Answer
$\mathop {\lim }\limits_{n \to \infty } {a_n} = 0$
Work Step by Step
For $n \ge 1$, we write
${a_n} = \frac{1}{{\sqrt {{n^4} + {n^8}} }} = \frac{1}{{\sqrt {{n^8}\left( {\frac{1}{{{n^4}}} + 1} \right)} }} = \frac{1}{{{n^4}\sqrt {\frac{1}{{{n^4}}} + 1} }}$
Since $\frac{1}{{{n^4}}} \le 1$, therefore ${a_n} \ge \frac{1}{{{n^4}\sqrt 2 }}$.
Next, we write
${a_n} = \frac{1}{{\sqrt {{n^4} + {n^8}} }} = \frac{1}{{\sqrt {{n^4}\left( {1 + {n^4}} \right)} }} = \frac{1}{{{n^2}\sqrt {1 + {n^4}} }}$
Since ${n^4} \ge 1$, therefore ${a_n} \le \frac{1}{{{n^2}\sqrt 2 }}$.
Hence,
$\frac{1}{{\sqrt 2 {n^4}}} \le {a_n} \le \frac{1}{{\sqrt 2 {n^2}}}$.

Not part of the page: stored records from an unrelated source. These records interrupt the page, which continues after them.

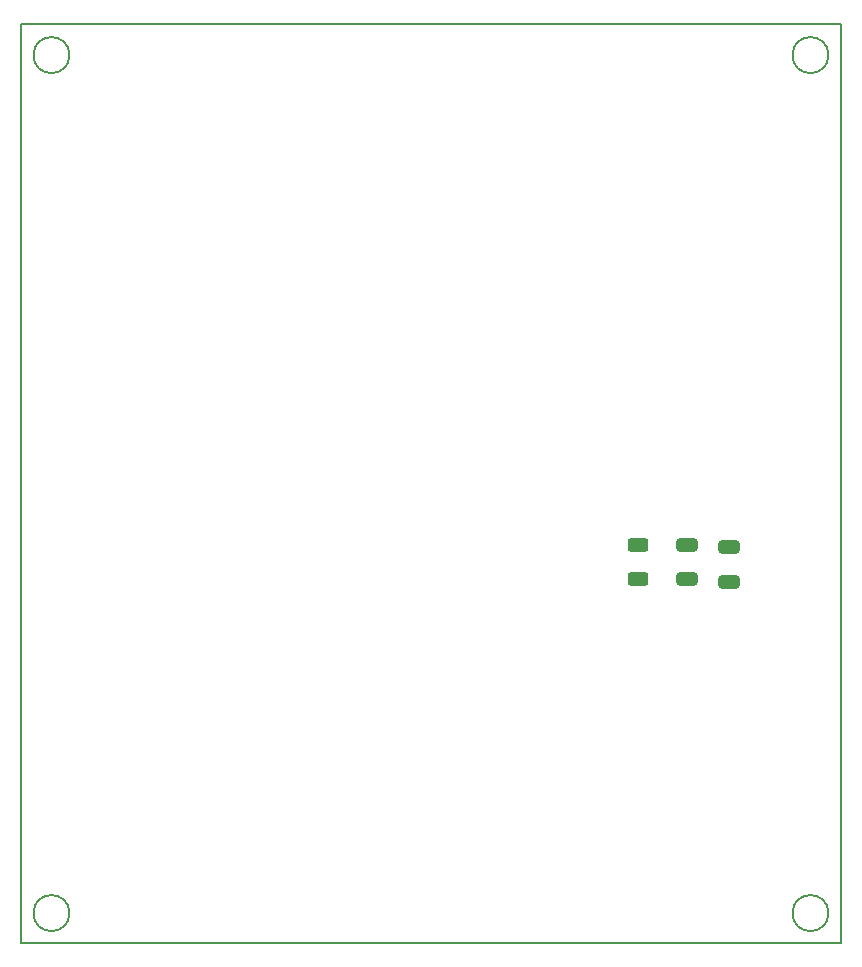
<source format=gbp>
%TF.GenerationSoftware,KiCad,Pcbnew,7.0.2-6a45011f42~172~ubuntu22.10.1*%
%TF.CreationDate,2023-08-16T11:39:28+05:00*%
%TF.ProjectId,IOTV,494f5456-2e6b-4696-9361-645f70636258,3*%
%TF.SameCoordinates,Original*%
%TF.FileFunction,Paste,Bot*%
%TF.FilePolarity,Positive*%
%FSLAX46Y46*%
G04 Gerber Fmt 4.6, Leading zero omitted, Abs format (unit mm)*
G04 Created by KiCad (PCBNEW 7.0.2-6a45011f42~172~ubuntu22.10.1) date 2023-08-16 11:39:28*
%MOMM*%
%LPD*%
G01*
G04 APERTURE LIST*
G04 Aperture macros list*
%AMRoundRect*
0 Rectangle with rounded corners*
0 $1 Rounding radius*
0 $2 $3 $4 $5 $6 $7 $8 $9 X,Y pos of 4 corners*
0 Add a 4 corners polygon primitive as box body*
4,1,4,$2,$3,$4,$5,$6,$7,$8,$9,$2,$3,0*
0 Add four circle primitives for the rounded corners*
1,1,$1+$1,$2,$3*
1,1,$1+$1,$4,$5*
1,1,$1+$1,$6,$7*
1,1,$1+$1,$8,$9*
0 Add four rect primitives between the rounded corners*
20,1,$1+$1,$2,$3,$4,$5,0*
20,1,$1+$1,$4,$5,$6,$7,0*
20,1,$1+$1,$6,$7,$8,$9,0*
20,1,$1+$1,$8,$9,$2,$3,0*%
G04 Aperture macros list end*
%ADD10RoundRect,0.250000X0.650000X-0.325000X0.650000X0.325000X-0.650000X0.325000X-0.650000X-0.325000X0*%
%ADD11RoundRect,0.250000X-0.625000X0.312500X-0.625000X-0.312500X0.625000X-0.312500X0.625000X0.312500X0*%
%ADD12RoundRect,0.250000X-0.650000X0.325000X-0.650000X-0.325000X0.650000X-0.325000X0.650000X0.325000X0*%
%TA.AperFunction,Profile*%
%ADD13C,0.150000*%
%TD*%
G04 APERTURE END LIST*
D10*
%TO.C,C1*%
X161544000Y-98200000D03*
X161544000Y-95250000D03*
%TD*%
D11*
%TO.C,R1*%
X153797000Y-95057500D03*
X153797000Y-97982500D03*
%TD*%
D12*
%TO.C,C2*%
X157988000Y-95045000D03*
X157988000Y-97995000D03*
%TD*%
D13*
X105664000Y-126238000D02*
G75*
G03*
X105664000Y-126238000I-1524000J0D01*
G01*
X101600000Y-50934000D02*
X170976000Y-50934000D01*
X170976000Y-128778000D01*
X101600000Y-128778000D01*
X101600000Y-50934000D01*
X105664000Y-53594000D02*
G75*
G03*
X105664000Y-53594000I-1524000J0D01*
G01*
X169926000Y-126238000D02*
G75*
G03*
X169926000Y-126238000I-1524000J0D01*
G01*
X169926000Y-53594000D02*
G75*
G03*
X169926000Y-53594000I-1524000J0D01*
G01*
M02*

</source>
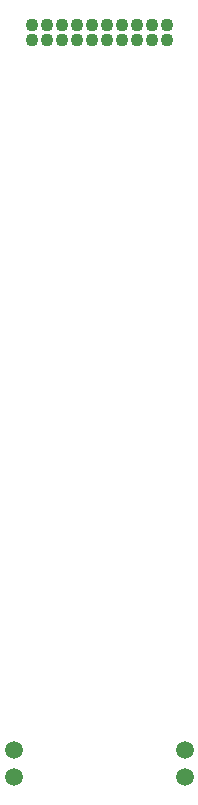
<source format=gbs>
G04 #@! TF.FileFunction,Soldermask,Bot*
%FSLAX46Y46*%
G04 Gerber Fmt 4.6, Leading zero omitted, Abs format (unit mm)*
G04 Created by KiCad (PCBNEW 4.1.0-alpha+201605071002+6776~44~ubuntu14.04.1-product) date Wed 29 Jun 2016 00:07:10 BST*
%MOMM*%
%LPD*%
G01*
G04 APERTURE LIST*
%ADD10C,0.100000*%
%ADD11C,1.500000*%
%ADD12C,1.100000*%
G04 APERTURE END LIST*
D10*
D11*
X148760500Y-126540000D03*
X163239500Y-126540000D03*
X148760500Y-128790000D03*
X163239500Y-128790000D03*
D12*
X161715000Y-65159000D03*
X161715000Y-66429000D03*
X160445000Y-65159000D03*
X160445000Y-66429000D03*
X159175000Y-65159000D03*
X159175000Y-66429000D03*
X157905000Y-65159000D03*
X157905000Y-66429000D03*
X156635000Y-65159000D03*
X156635000Y-66429000D03*
X155365000Y-65159000D03*
X155365000Y-66429000D03*
X154095000Y-65159000D03*
X154095000Y-66429000D03*
X152825000Y-65159000D03*
X152825000Y-66429000D03*
X151555000Y-65159000D03*
X151555000Y-66429000D03*
X150285000Y-65159000D03*
X150285000Y-66429000D03*
M02*

</source>
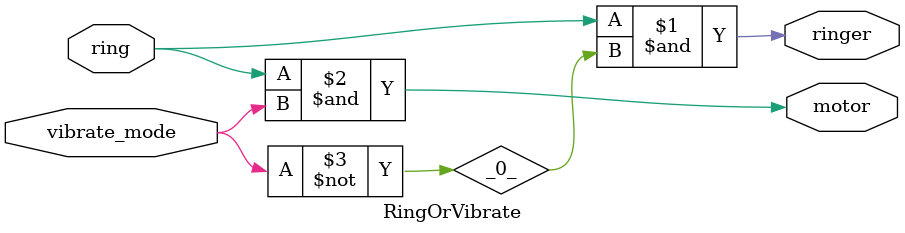
<source format=v>
/* Generated by Yosys 0.62+55 (git sha1 29a270c4b, g++ 11.5.0 -fPIC -O3) */

module RingOrVibrate(ring, vibrate_mode, ringer, motor);
  input ring;
  wire ring;
  input vibrate_mode;
  wire vibrate_mode;
  output ringer;
  wire ringer;
  output motor;
  wire motor;
  wire _0_;
  assign ringer = ring & _0_;
  assign motor = ring & vibrate_mode;
  assign _0_ = ~vibrate_mode;
endmodule

</source>
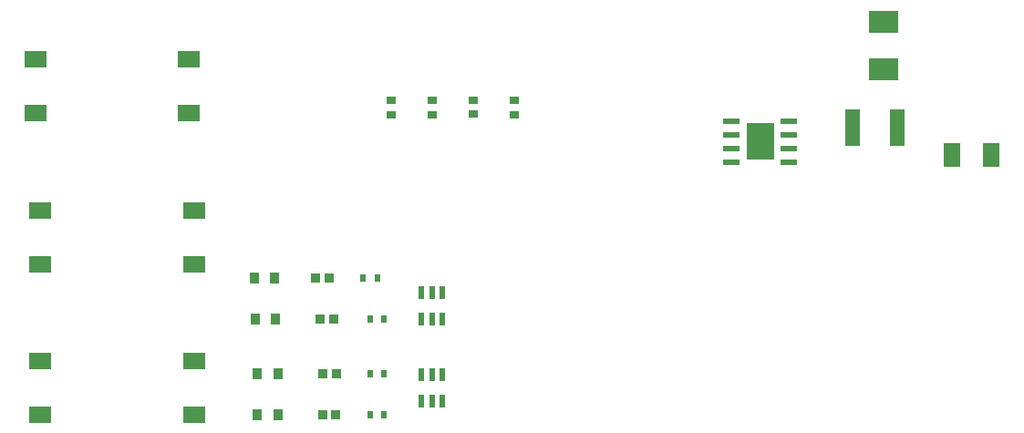
<source format=gtp>
G04*
G04 #@! TF.GenerationSoftware,Altium Limited,Altium Designer,25.2.1 (25)*
G04*
G04 Layer_Color=8421504*
%FSLAX44Y44*%
%MOMM*%
G71*
G04*
G04 #@! TF.SameCoordinates,3C1D010B-D615-4C1A-A092-7D16AA53BB1E*
G04*
G04*
G04 #@! TF.FilePolarity,Positive*
G04*
G01*
G75*
%ADD15R,2.0000X1.5000*%
%ADD16R,0.6000X1.2500*%
%ADD17R,0.9000X1.1000*%
%ADD18R,0.8549X0.9062*%
%ADD19R,0.6000X0.8000*%
%ADD20R,2.6200X3.5100*%
%ADD21R,1.6000X0.6100*%
%ADD22R,0.8500X0.7500*%
%ADD23R,1.5200X2.1800*%
%ADD24R,1.3200X3.4300*%
%ADD25R,2.7430X2.1590*%
D15*
X-101600Y469900D02*
D03*
X41400D02*
D03*
X-101600Y419900D02*
D03*
X41400D02*
D03*
X-96900Y190100D02*
D03*
X46100D02*
D03*
X-96900Y140100D02*
D03*
X46100D02*
D03*
X-96900Y329800D02*
D03*
X46100D02*
D03*
X-96900Y279800D02*
D03*
X46100D02*
D03*
D16*
X257200Y152600D02*
D03*
X266700D02*
D03*
X276200D02*
D03*
Y177600D02*
D03*
X266700D02*
D03*
X257200D02*
D03*
Y228800D02*
D03*
X266700D02*
D03*
X276200D02*
D03*
Y253800D02*
D03*
X266700D02*
D03*
X257200D02*
D03*
D17*
X121500Y228600D02*
D03*
X102500D02*
D03*
X123800Y139700D02*
D03*
X104800D02*
D03*
X120600Y266700D02*
D03*
X101600D02*
D03*
X123800Y177800D02*
D03*
X104800D02*
D03*
D18*
X162800Y228600D02*
D03*
X175313D02*
D03*
X158843Y266700D02*
D03*
X171357D02*
D03*
X165100Y139700D02*
D03*
X177613D02*
D03*
X165287Y177800D02*
D03*
X177800D02*
D03*
D19*
X209400Y228600D02*
D03*
X222400D02*
D03*
X215900Y266700D02*
D03*
X202900D02*
D03*
X209400Y139700D02*
D03*
X222400D02*
D03*
X222400Y177800D02*
D03*
X209400D02*
D03*
D20*
X571500Y393700D02*
D03*
D21*
X598500Y412750D02*
D03*
Y400050D02*
D03*
Y387350D02*
D03*
Y374650D02*
D03*
X544500D02*
D03*
Y387350D02*
D03*
Y400050D02*
D03*
Y412750D02*
D03*
D22*
X228600Y418800D02*
D03*
Y431800D02*
D03*
X266700Y418800D02*
D03*
Y431800D02*
D03*
X342900Y418800D02*
D03*
Y431800D02*
D03*
X304800Y419100D02*
D03*
Y432100D02*
D03*
D23*
X749300Y381000D02*
D03*
X786090D02*
D03*
D24*
X698500Y406400D02*
D03*
X657300D02*
D03*
D25*
X685800Y504700D02*
D03*
Y460500D02*
D03*
M02*

</source>
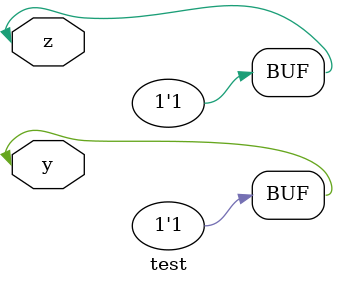
<source format=sv>

module test
    #(parameter integer OPT = 1
)
    (input logic y,z
);

    if (OPT == 1) begin
	always_comb begin
	    y = 1'b1;
	end
    end else begin
	always_comb begin
	    y = 1'b0;
	end
    end

    if (OPT == 1) begin
	assign z = 1'b1;
    end else begin
	assign z = 1'b0;
    end

endmodule // test

</source>
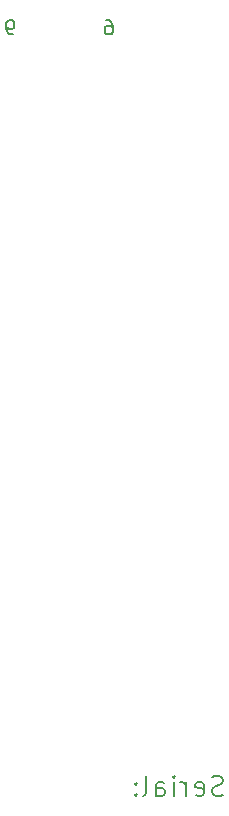
<source format=gbr>
G04 #@! TF.GenerationSoftware,KiCad,Pcbnew,(5.1.5)-3*
G04 #@! TF.CreationDate,2020-09-28T00:58:47+02:00*
G04 #@! TF.ProjectId,joytester,6a6f7974-6573-4746-9572-2e6b69636164,rev?*
G04 #@! TF.SameCoordinates,Original*
G04 #@! TF.FileFunction,Legend,Bot*
G04 #@! TF.FilePolarity,Positive*
%FSLAX46Y46*%
G04 Gerber Fmt 4.6, Leading zero omitted, Abs format (unit mm)*
G04 Created by KiCad (PCBNEW (5.1.5)-3) date 2020-09-28 00:58:47*
%MOMM*%
%LPD*%
G04 APERTURE LIST*
%ADD10C,0.142240*%
%ADD11C,0.127000*%
G04 APERTURE END LIST*
D10*
X161713910Y-134301733D02*
X161472610Y-134382166D01*
X161070444Y-134382166D01*
X160909577Y-134301733D01*
X160829144Y-134221300D01*
X160748710Y-134060433D01*
X160748710Y-133899566D01*
X160829144Y-133738700D01*
X160909577Y-133658266D01*
X161070444Y-133577833D01*
X161392177Y-133497400D01*
X161553044Y-133416966D01*
X161633477Y-133336533D01*
X161713910Y-133175666D01*
X161713910Y-133014800D01*
X161633477Y-132853933D01*
X161553044Y-132773500D01*
X161392177Y-132693066D01*
X160990010Y-132693066D01*
X160748710Y-132773500D01*
X159381344Y-134301733D02*
X159542210Y-134382166D01*
X159863944Y-134382166D01*
X160024810Y-134301733D01*
X160105244Y-134140866D01*
X160105244Y-133497400D01*
X160024810Y-133336533D01*
X159863944Y-133256100D01*
X159542210Y-133256100D01*
X159381344Y-133336533D01*
X159300910Y-133497400D01*
X159300910Y-133658266D01*
X160105244Y-133819133D01*
X158577010Y-134382166D02*
X158577010Y-133256100D01*
X158577010Y-133577833D02*
X158496577Y-133416966D01*
X158416144Y-133336533D01*
X158255277Y-133256100D01*
X158094410Y-133256100D01*
X157531377Y-134382166D02*
X157531377Y-133256100D01*
X157531377Y-132693066D02*
X157611810Y-132773500D01*
X157531377Y-132853933D01*
X157450944Y-132773500D01*
X157531377Y-132693066D01*
X157531377Y-132853933D01*
X156003144Y-134382166D02*
X156003144Y-133497400D01*
X156083577Y-133336533D01*
X156244444Y-133256100D01*
X156566177Y-133256100D01*
X156727044Y-133336533D01*
X156003144Y-134301733D02*
X156164010Y-134382166D01*
X156566177Y-134382166D01*
X156727044Y-134301733D01*
X156807477Y-134140866D01*
X156807477Y-133980000D01*
X156727044Y-133819133D01*
X156566177Y-133738700D01*
X156164010Y-133738700D01*
X156003144Y-133658266D01*
X154957510Y-134382166D02*
X155118377Y-134301733D01*
X155198810Y-134140866D01*
X155198810Y-132693066D01*
X154314044Y-134221300D02*
X154233610Y-134301733D01*
X154314044Y-134382166D01*
X154394477Y-134301733D01*
X154314044Y-134221300D01*
X154314044Y-134382166D01*
X154314044Y-133336533D02*
X154233610Y-133416966D01*
X154314044Y-133497400D01*
X154394477Y-133416966D01*
X154314044Y-133336533D01*
X154314044Y-133497400D01*
D11*
X151797016Y-68720247D02*
X152026826Y-68720247D01*
X152141730Y-68777700D01*
X152199183Y-68835152D01*
X152314088Y-69007509D01*
X152371540Y-69237319D01*
X152371540Y-69696938D01*
X152314088Y-69811842D01*
X152256635Y-69869295D01*
X152141730Y-69926747D01*
X151911921Y-69926747D01*
X151797016Y-69869295D01*
X151739564Y-69811842D01*
X151682111Y-69696938D01*
X151682111Y-69409676D01*
X151739564Y-69294771D01*
X151797016Y-69237319D01*
X151911921Y-69179866D01*
X152141730Y-69179866D01*
X152256635Y-69237319D01*
X152314088Y-69294771D01*
X152371540Y-69409676D01*
X143916035Y-69926747D02*
X143686226Y-69926747D01*
X143571321Y-69869295D01*
X143513869Y-69811842D01*
X143398964Y-69639485D01*
X143341511Y-69409676D01*
X143341511Y-68950057D01*
X143398964Y-68835152D01*
X143456416Y-68777700D01*
X143571321Y-68720247D01*
X143801130Y-68720247D01*
X143916035Y-68777700D01*
X143973488Y-68835152D01*
X144030940Y-68950057D01*
X144030940Y-69237319D01*
X143973488Y-69352223D01*
X143916035Y-69409676D01*
X143801130Y-69467128D01*
X143571321Y-69467128D01*
X143456416Y-69409676D01*
X143398964Y-69352223D01*
X143341511Y-69237319D01*
M02*

</source>
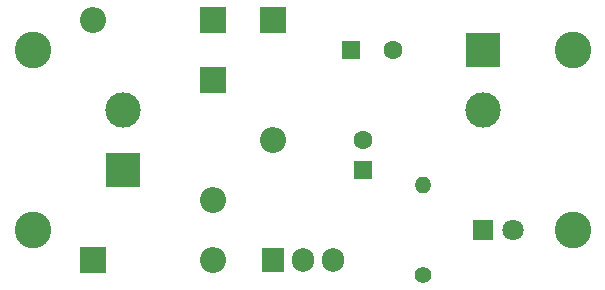
<source format=gbr>
%TF.GenerationSoftware,KiCad,Pcbnew,7.0.7*%
%TF.CreationDate,2024-08-27T12:46:14+05:30*%
%TF.ProjectId,Power supply module,506f7765-7220-4737-9570-706c79206d6f,rev?*%
%TF.SameCoordinates,Original*%
%TF.FileFunction,Soldermask,Bot*%
%TF.FilePolarity,Negative*%
%FSLAX46Y46*%
G04 Gerber Fmt 4.6, Leading zero omitted, Abs format (unit mm)*
G04 Created by KiCad (PCBNEW 7.0.7) date 2024-08-27 12:46:14*
%MOMM*%
%LPD*%
G01*
G04 APERTURE LIST*
%ADD10C,3.100000*%
%ADD11R,1.905000X2.000000*%
%ADD12O,1.905000X2.000000*%
%ADD13O,1.400000X1.400000*%
%ADD14C,1.400000*%
%ADD15R,3.000000X3.000000*%
%ADD16C,3.000000*%
%ADD17R,1.800000X1.800000*%
%ADD18C,1.800000*%
%ADD19R,2.200000X2.200000*%
%ADD20O,2.200000X2.200000*%
%ADD21R,1.600000X1.600000*%
%ADD22C,1.600000*%
G04 APERTURE END LIST*
D10*
%TO.C,H4*%
X111760000Y-83820000D03*
%TD*%
%TO.C,H3*%
X111760000Y-99060000D03*
%TD*%
%TO.C,H2*%
X157480000Y-83820000D03*
%TD*%
%TO.C,H1*%
X157480000Y-99060000D03*
%TD*%
D11*
%TO.C,U1*%
X132080000Y-101600000D03*
D12*
X134620000Y-101600000D03*
X137160000Y-101600000D03*
%TD*%
D13*
%TO.C,R1*%
X144780000Y-95250000D03*
D14*
X144780000Y-102870000D03*
%TD*%
D15*
%TO.C,J2*%
X149860000Y-83820000D03*
D16*
X149860000Y-88900000D03*
%TD*%
D15*
%TO.C,J1*%
X119380000Y-93980000D03*
D16*
X119380000Y-88900000D03*
%TD*%
D17*
%TO.C,D5*%
X149860000Y-99060000D03*
D18*
X152400000Y-99060000D03*
%TD*%
D19*
%TO.C,D4*%
X127000000Y-86360000D03*
D20*
X127000000Y-96520000D03*
%TD*%
D19*
%TO.C,D3*%
X127000000Y-81280000D03*
D20*
X116840000Y-81280000D03*
%TD*%
D19*
%TO.C,D2*%
X132080000Y-81280000D03*
D20*
X132080000Y-91440000D03*
%TD*%
D19*
%TO.C,D1*%
X116840000Y-101600000D03*
D20*
X127000000Y-101600000D03*
%TD*%
D21*
%TO.C,C2*%
X139700000Y-93980000D03*
D22*
X139700000Y-91480000D03*
%TD*%
%TO.C,C1*%
X142240000Y-83820000D03*
D21*
X138740000Y-83820000D03*
%TD*%
M02*

</source>
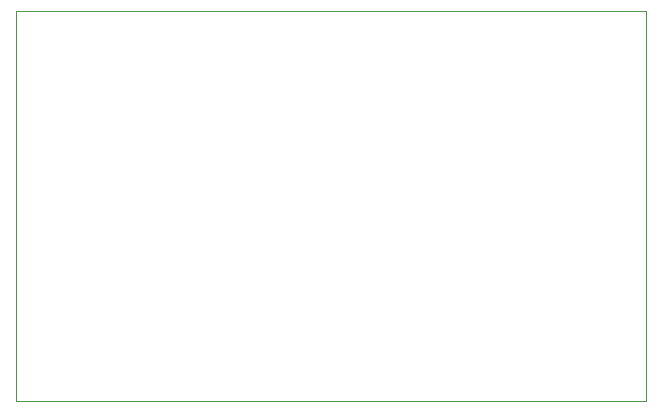
<source format=gbr>
%TF.GenerationSoftware,KiCad,Pcbnew,8.0.4*%
%TF.CreationDate,2024-12-12T17:07:26+08:00*%
%TF.ProjectId,esp01s-power-board,65737030-3173-42d7-906f-7765722d626f,rev?*%
%TF.SameCoordinates,Original*%
%TF.FileFunction,Profile,NP*%
%FSLAX46Y46*%
G04 Gerber Fmt 4.6, Leading zero omitted, Abs format (unit mm)*
G04 Created by KiCad (PCBNEW 8.0.4) date 2024-12-12 17:07:26*
%MOMM*%
%LPD*%
G01*
G04 APERTURE LIST*
%TA.AperFunction,Profile*%
%ADD10C,0.100000*%
%TD*%
G04 APERTURE END LIST*
D10*
X48260000Y-48260000D02*
X101600000Y-48260000D01*
X101600000Y-81280000D01*
X48260000Y-81280000D01*
X48260000Y-48260000D01*
M02*

</source>
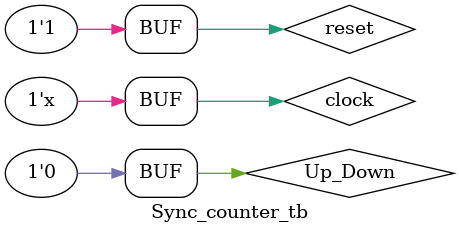
<source format=v>
`timescale 1ns/1ps



/*
 Synchronous Counter :  A synchronous Counter is the counter in which the clock input with all the
 flip-flops uses the same source and produces the output at the same time.
 
 The synchronous Counter also referred to as a parallel counter is the one in which each
 establishing flip-flops are clocked with the similar clock input at the same time 
 



*/


module Sync_counter(clock ,reset, Up_Down,count); 
input clock,reset,Up_Down; 
output [3:0] count; 
reg [3:0] count = 0 ; 

always @( posedge clock)
begin 
if(reset == 1)
count <= 0;
else 
if(Up_Down ==1 ) // Up_counter 
count <= 1'b1 + count ; 
else 
count <= count - 1'b1; 
end 
endmodule 

module Sync_counter_tb(); 
reg clock,reset,Up_Down; 
wire [3:0] count; 

Sync_counter dut(.clock(clock),.reset(reset),.Up_Down(Up_Down),.count(count));

initial 
begin 
clock =0; 
reset =0; 
Up_Down =1 ; 
#150 
Up_Down =0; 
#150 
reset =1 ; 
end

always #5 clock = ~clock ; 

endmodule

</source>
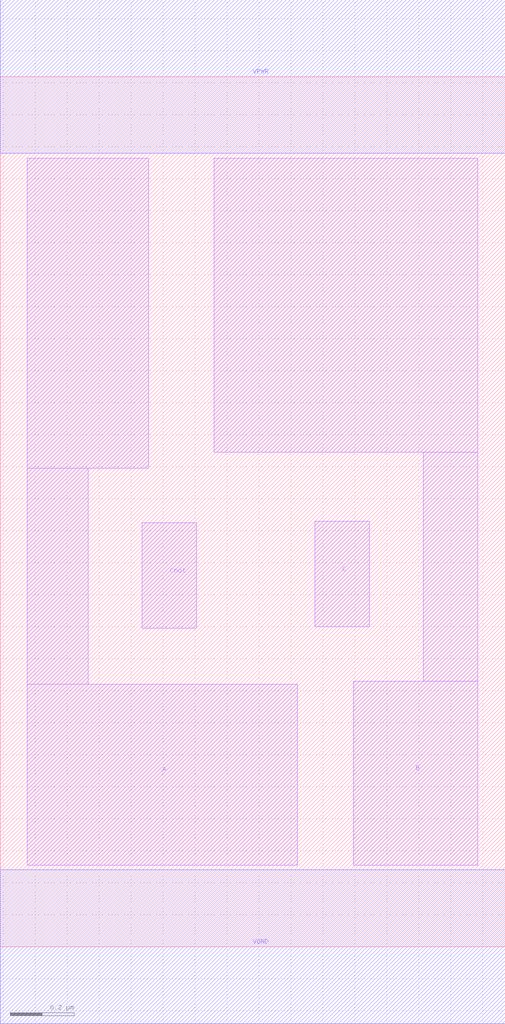
<source format=lef>
VERSION 5.7 ;
  NOWIREEXTENSIONATPIN ON ;
  DIVIDERCHAR "/" ;
  BUSBITCHARS "[]" ;
MACRO transmission_gate_cell
  CLASS CORE ;
  FOREIGN transmission_gate_cell ;
  ORIGIN 0.110 0.000 ;
  SIZE 1.580 BY 2.720 ;
  SYMMETRY X Y R90 ;
  SITE unithd ;
  PIN Cnot
    DIRECTION INPUT ;
    USE SIGNAL ;
    ANTENNAGATEAREA 0.150000 ;
    PORT
      LAYER li1 ;
        RECT 0.335 0.995 0.505 1.325 ;
    END
  END Cnot
  PIN C
    DIRECTION INPUT ;
    USE SIGNAL ;
    ANTENNAGATEAREA 0.097500 ;
    PORT
      LAYER li1 ;
        RECT 0.875 1.000 1.045 1.330 ;
    END
  END C
  PIN A
    DIRECTION INOUT ;
    USE SIGNAL ;
    ANTENNADIFFAREA 0.712000 ;
    PORT
      LAYER li1 ;
        RECT -0.025 1.495 0.355 2.465 ;
        RECT -0.025 0.820 0.165 1.495 ;
        RECT -0.025 0.255 0.820 0.820 ;
    END
  END A
  PIN B
    DIRECTION INOUT ;
    USE SIGNAL ;
    ANTENNADIFFAREA 0.852250 ;
    PORT
      LAYER li1 ;
        RECT 0.560 1.545 1.385 2.465 ;
        RECT 1.215 0.830 1.385 1.545 ;
        RECT 0.995 0.255 1.385 0.830 ;
    END
  END B
  PIN VPWR
    DIRECTION INOUT ;
    USE POWER ;
    SHAPE ABUTMENT ;
    PORT
      LAYER met1 ;
        RECT -0.110 2.480 1.470 2.960 ;
    END
  END VPWR
  PIN VGND
    DIRECTION INOUT ;
    USE GROUND ;
    SHAPE ABUTMENT ;
    PORT
      LAYER met1 ;
        RECT -0.110 -0.240 1.470 0.240 ;
    END
  END VGND
END transmission_gate_cell
END LIBRARY


</source>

Since $\mathop {\lim }\limits_{n \to \infty } \frac{1}{{\sqrt 2 {n^4}}} = 0$ and $\mathop {\lim }\limits_{n \to \infty } \frac{1}{{\sqrt 2 {n^2}}} = 0$, by Squeeze Theorem we conclude that $\mathop {\lim }\limits_{n \to \infty } {a_n} = 0$.